__Data shown__:

※

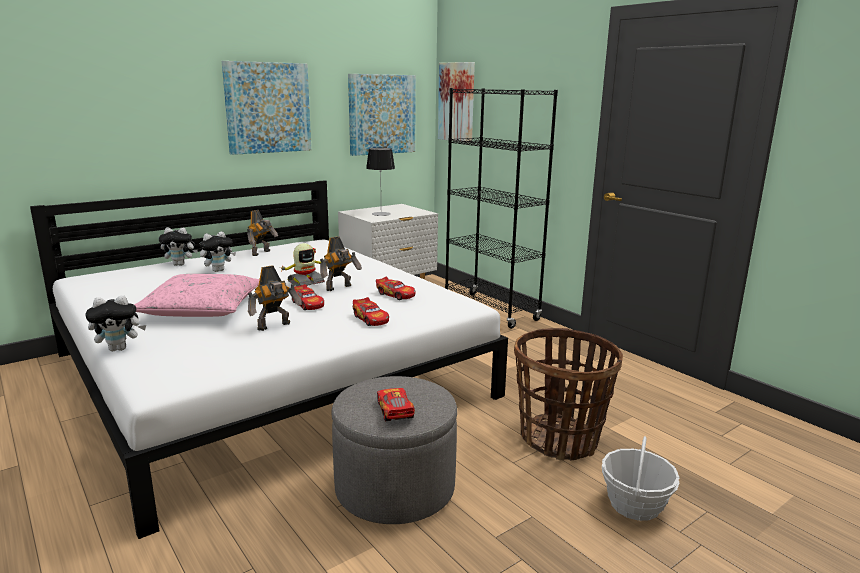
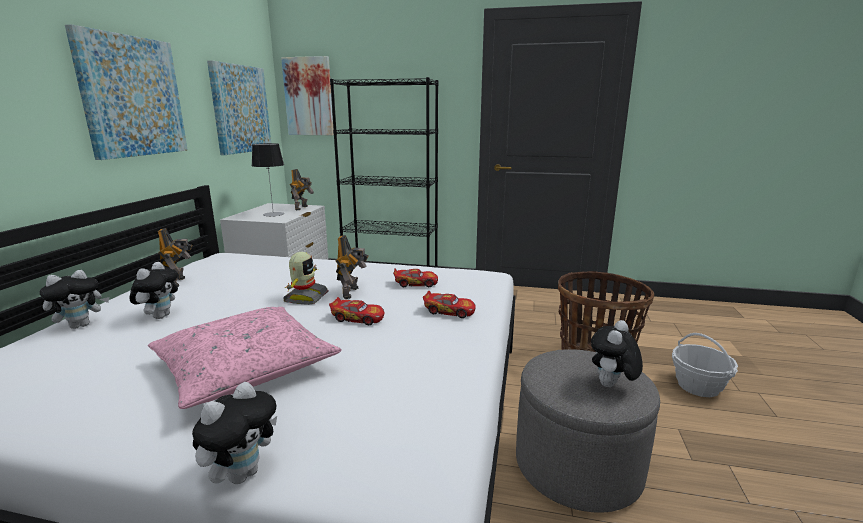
camera: 40 degrees left, 0 degrees up
toy robot [248,266,302,331] -> toy robot moved to [290,169,314,210]
toy car [377,388,415,421] -> plush toy [591,320,643,387]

※

__Assignment__:
Every line above gets copied exactly; none of the pictures do.

__Response to this task__:
camera: 40 degrees left, 0 degrees up
toy robot [248,266,302,331] -> toy robot moved to [290,169,314,210]
toy car [377,388,415,421] -> plush toy [591,320,643,387]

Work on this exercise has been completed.